Andy Jackson: Freedom Newspapers
An Eastern New Mexico University chemistry student was arrested by Portales police at his home Wednesday night, hours after officials evacuated the ENMU chemistry building following a bomb scare.
No injuries were reported, but law enforcement officials said explosive chemicals were removed from the building.
Joshua Gilpin, 28, an ENMU graduate student, is charged with possessing an explosive incendiary device, tampering with evidence and larceny, officials said.
He was in the Roosevelt County Detention Center on Wednesday night. Bond was set at $25,000 cash only.
University officials said a professor spotted four suspicious packages in Roosevelt Hall and notified police about 9 a.m. Wednesday.
Teachers and students in Roosevelt Hall, a building made up of chemistry and biology labs, classrooms and offices, were then told to leave the building, according to ENMU President Steven Gamble. Three nearby buildings were also closed until officials removed sealed containers from Roosevelt Hall, Gamble said.
Ordnance disposal experts from Cannon Air Force Base were called to the scene and recovered the packages. The Cannon team x-rayed and opened the cans, according to court records.
An agent from the U.S. Bureau of Alcohol Tobacco Firearms and Explosives confirmed that three chemicals found would make an explosive device: sulfur, potassium nitrate and red phosphorus, court records show.
The buildings were reopened by 1 p.m. and classes resumed.
Chemistry professor Juchau Yan said all seven of his graduate and undergraduate students were present for his lecture at 1 p.m. on Wednesday in Roosevelt Hall. The bomb scare, Yan said, “Didn’t affect me.”
Police made contact with Gilpin on Tuesday morning after receiving a report of a “suicidal subject.” Gilpin told police he had discussed shooting himself with a rifle. He was arrested after officers found marijuana plants in his apartment.
Police spoke with a teacher and a student later Tuesday who said Gilpin was “experimenting with hazardous materials in the making of fireworks or explosive devices,” according to an arrest warrant affidavit. The allegation led to a search of Gilpin’s home on Tuesday night. But police said they did not find any explosive chemicals during their search of Gilpin’s home Tuesday night.
Portales Police Capt. Lonnie Berry said officials believe Gilpin took chemicals from a university lab, then returned them to the lab.

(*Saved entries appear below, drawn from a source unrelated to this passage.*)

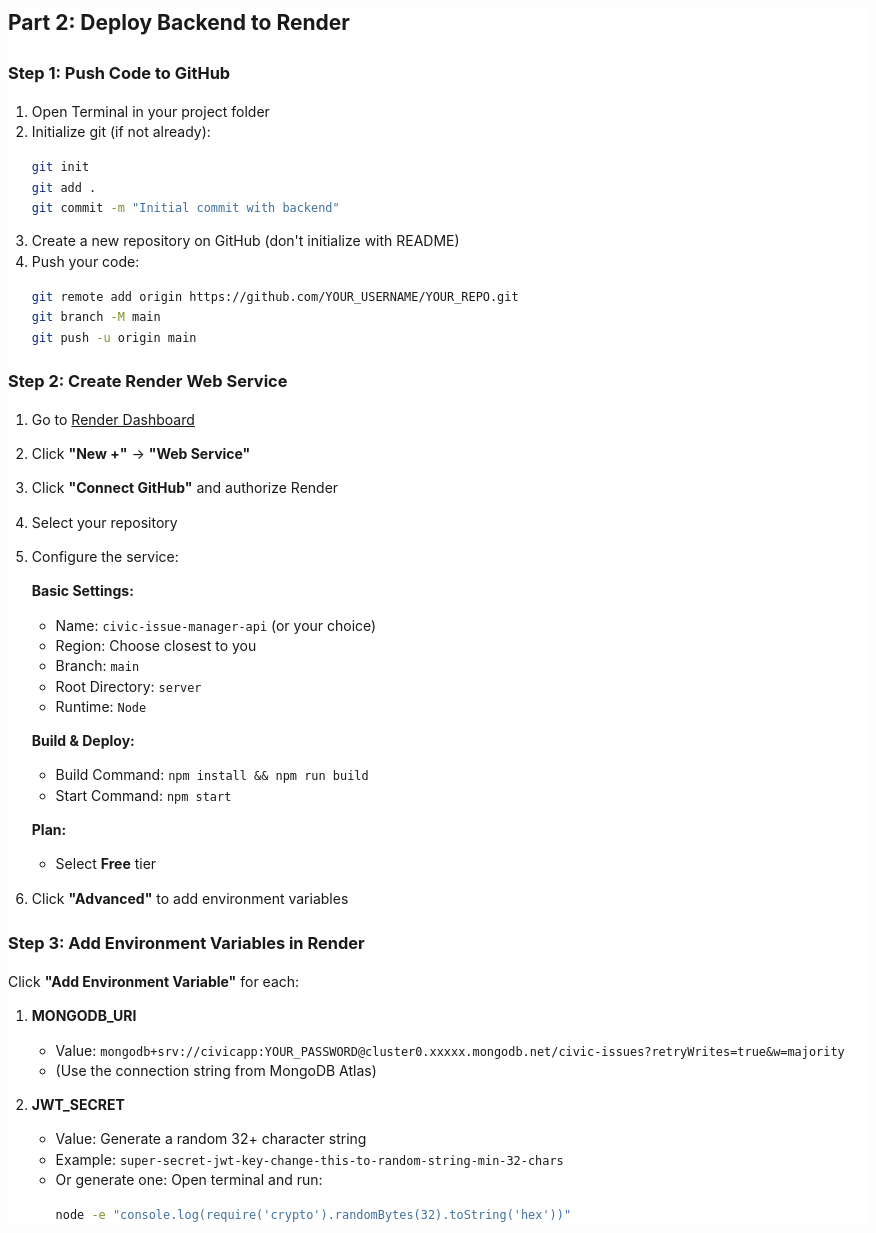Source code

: 
## Part 2: Deploy Backend to Render

### Step 1: Push Code to GitHub

1. Open Terminal in your project folder
2. Initialize git (if not already):
   ```bash
   git init
   git add .
   git commit -m "Initial commit with backend"
   ```
3. Create a new repository on GitHub (don't initialize with README)
4. Push your code:
   ```bash
   git remote add origin https://github.com/YOUR_USERNAME/YOUR_REPO.git
   git branch -M main
   git push -u origin main
   ```

### Step 2: Create Render Web Service

1. Go to [Render Dashboard](https://dashboard.render.com/)
2. Click **"New +"** → **"Web Service"**
3. Click **"Connect GitHub"** and authorize Render
4. Select your repository
5. Configure the service:

   **Basic Settings:**
   - Name: `civic-issue-manager-api` (or your choice)
   - Region: Choose closest to you
   - Branch: `main`
   - Root Directory: `server`
   - Runtime: `Node`

   **Build & Deploy:**
   - Build Command: `npm install && npm run build`
   - Start Command: `npm start`

   **Plan:**
   - Select **Free** tier

6. Click **"Advanced"** to add environment variables

### Step 3: Add Environment Variables in Render

Click **"Add Environment Variable"** for each:

1. **MONGODB_URI**
   - Value: `mongodb+srv://civicapp:YOUR_PASSWORD@cluster0.xxxxx.mongodb.net/civic-issues?retryWrites=true&w=majority`
   - (Use the connection string from MongoDB Atlas)

2. **JWT_SECRET**
   - Value: Generate a random 32+ character string
   - Example: `super-secret-jwt-key-change-this-to-random-string-min-32-chars`
   - Or generate one: Open terminal and run:
     ```bash
     node -e "console.log(require('crypto').randomBytes(32).toString('hex'))"
     ```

Officials from Cannon, the Roosevelt County Sheriff and Fire Departments, Portales Police Department, New Mexico State Police Department and ENMU Police Department all responded to the threat, Gamble said.

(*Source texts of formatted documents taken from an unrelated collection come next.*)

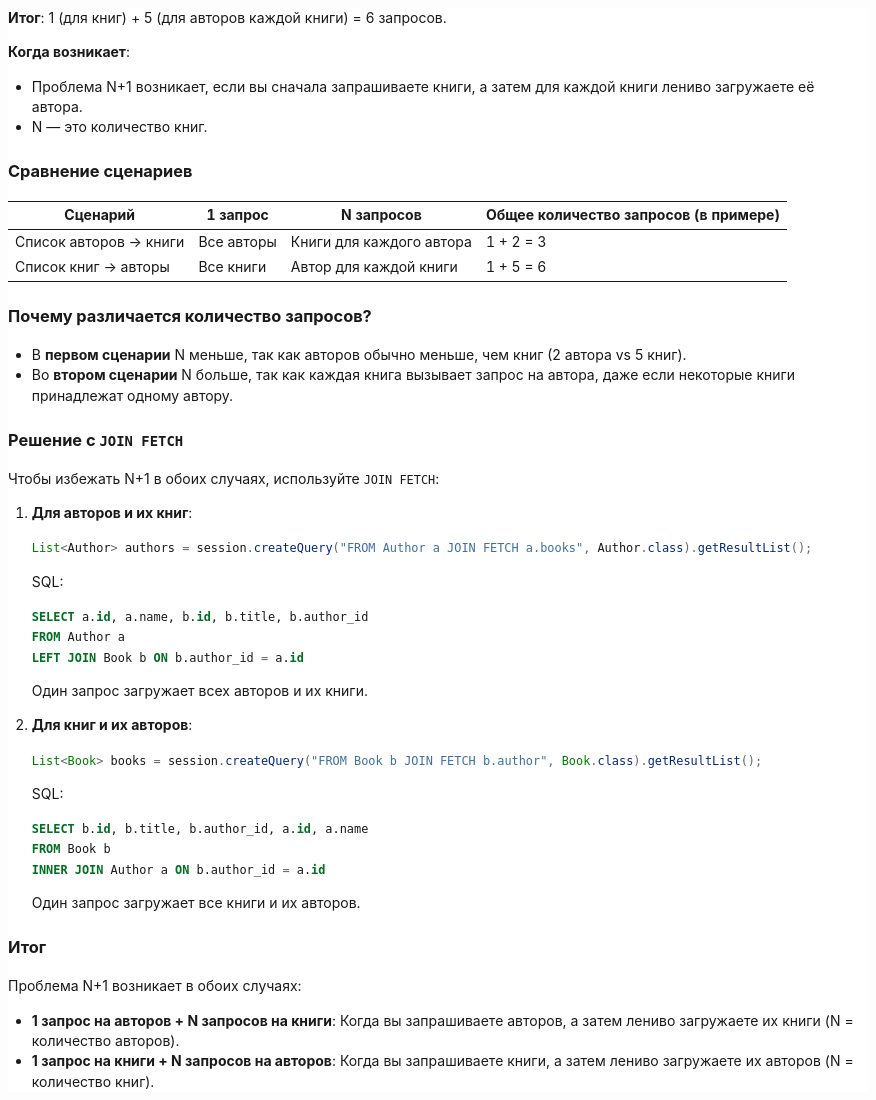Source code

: **Итог**: 1 (для книг) + 5 (для авторов каждой книги) = 6 запросов.

**Когда возникает**:
- Проблема N+1 возникает, если вы сначала запрашиваете книги, а затем для каждой книги лениво загружаете её автора.
- N — это количество книг.

### Сравнение сценариев

| Сценарий | 1 запрос | N запросов | Общее количество запросов (в примере) |
|----------|----------|------------|-------------------------------|
| Список авторов → книги | Все авторы | Книги для каждого автора | 1 + 2 = 3 |
| Список книг → авторы | Все книги | Автор для каждой книги | 1 + 5 = 6 |

### Почему различается количество запросов?

- В **первом сценарии** N меньше, так как авторов обычно меньше, чем книг (2 автора vs 5 книг).
- Во **втором сценарии** N больше, так как каждая книга вызывает запрос на автора, даже если некоторые книги принадлежат одному автору.

### Решение с `JOIN FETCH`

Чтобы избежать N+1 в обоих случаях, используйте `JOIN FETCH`:

1. **Для авторов и их книг**:
   ```java
   List<Author> authors = session.createQuery("FROM Author a JOIN FETCH a.books", Author.class).getResultList();
   ```
   SQL:
   ```sql
   SELECT a.id, a.name, b.id, b.title, b.author_id
   FROM Author a
   LEFT JOIN Book b ON b.author_id = a.id
   ```
   Один запрос загружает всех авторов и их книги.

2. **Для книг и их авторов**:
   ```java
   List<Book> books = session.createQuery("FROM Book b JOIN FETCH b.author", Book.class).getResultList();
   ```
   SQL:
   ```sql
   SELECT b.id, b.title, b.author_id, a.id, a.name
   FROM Book b
   INNER JOIN Author a ON b.author_id = a.id
   ```
   Один запрос загружает все книги и их авторов.

### Итог

Проблема N+1 возникает в обоих случаях:
- **1 запрос на авторов + N запросов на книги**: Когда вы запрашиваете авторов, а затем лениво загружаете их книги (N = количество авторов).
- **1 запрос на книги + N запросов на авторов**: Когда вы запрашиваете книги, а затем лениво загружаете их авторов (N = количество книг).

Gilpin could face up to 4 1/2 years in jail if he’s convicted of all charges, 9th Judicial District Attorney Matt Chandler said.
Here is a timeline of events related to Wednesday’s arrest of an Eastern New Mexico University chemistry student:
• 1:30 a.m. Tuesday: Portales police were summoned to Joshua Gilpin’s home in the 300 block of East Juniper “in reference to a suicidal subject.” Gilpin told police he had discussed shooting himself with a rifle, though his motive was not clear in police records. During the welfare check, police spotted two marijuana plants in Gilpin’s home, according to a police incident report. Gilpin was arrested for possession. Police also noticed that Gilpin had chemical vials and beakers in his kitchen, according to court records.
• 7 p.m. Tuesday: Portales police carried out a search warrant of Gilpin’s home to look for explosive material. A university staff member and student told police Gilpin was “making and experimenting with fireworks or explosives,” according to the search warrant affidavit. No explosive chemicals or devices were found in the search of Gilpin’s home, court records show.
• 9 a.m. to 1 p.m. Wednesday: Roosevelt Hall on the ENMU campus was evacuated and police removed sealed cans filled with chemicals, ENMU President Steven Gamble said. Ordnance disposal experts from Cannon Air Force Base x-rayed and opened the cans, according to court records. An agent from the U.S. Bureau of Alcohol Tobacco Firearms and Explosives confirmed that three chemicals found would make an explosive device: sulfur, potassium nitrate and red phosphorus, court records show.
• 5 p.m. Wednesday: Gilpin was booked at the Roosevelt County Detention Center, charged with possessing an incendiary explosive device; tampering with evidence and larceny. He is accused of moving chemicals from his home to Roosevelt Hall and stealing chemicals from Roosevelt Hall, Portales Police Capt. Lonnie Berry said.